WHAT THE TASK REQUIRES: Please repeat the records below word for word, leaving out the pictures.

DATA FOR THIS TASK:

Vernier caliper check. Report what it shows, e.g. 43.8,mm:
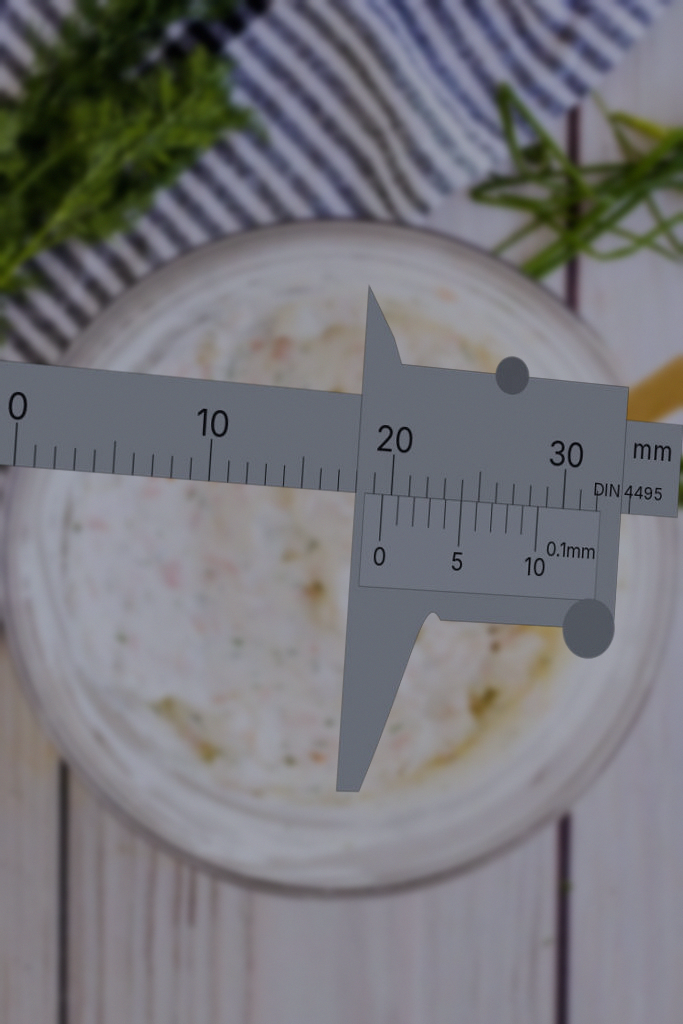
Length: 19.5,mm
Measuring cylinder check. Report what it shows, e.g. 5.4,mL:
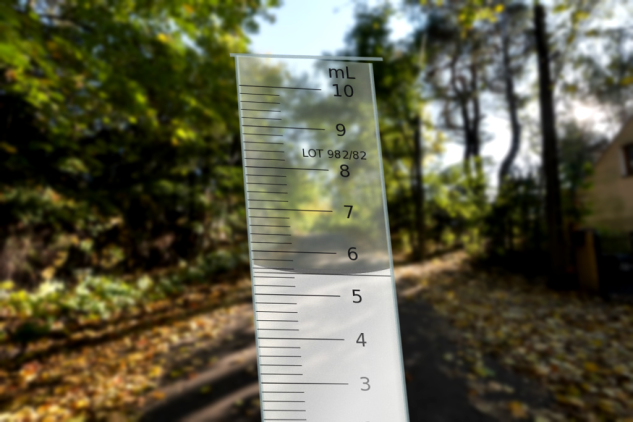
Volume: 5.5,mL
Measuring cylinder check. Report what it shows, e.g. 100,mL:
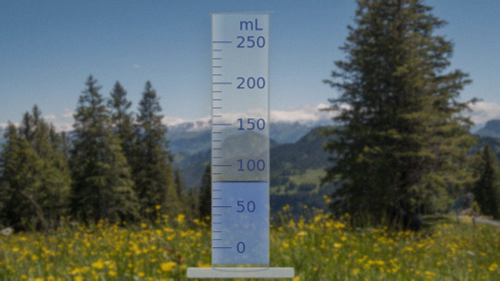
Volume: 80,mL
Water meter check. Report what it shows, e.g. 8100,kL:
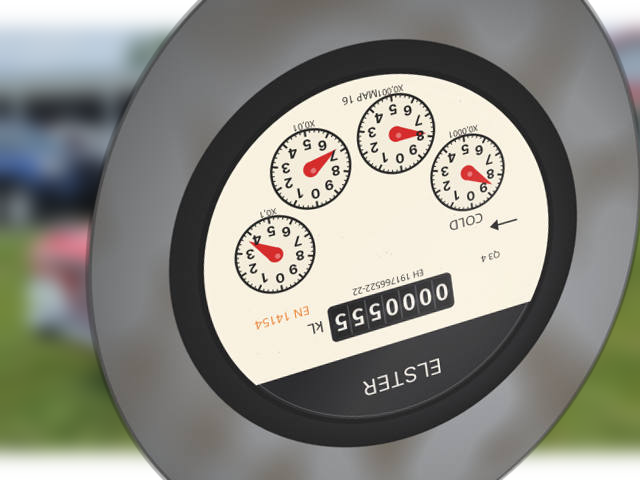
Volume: 555.3678,kL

TASK SOLUTION:
Vernier caliper check. Report what it shows, e.g. 43.8,mm:
Length: 19.5,mm
Measuring cylinder check. Report what it shows, e.g. 5.4,mL:
Volume: 5.5,mL
Measuring cylinder check. Report what it shows, e.g. 100,mL:
Volume: 80,mL
Water meter check. Report what it shows, e.g. 8100,kL:
Volume: 555.3678,kL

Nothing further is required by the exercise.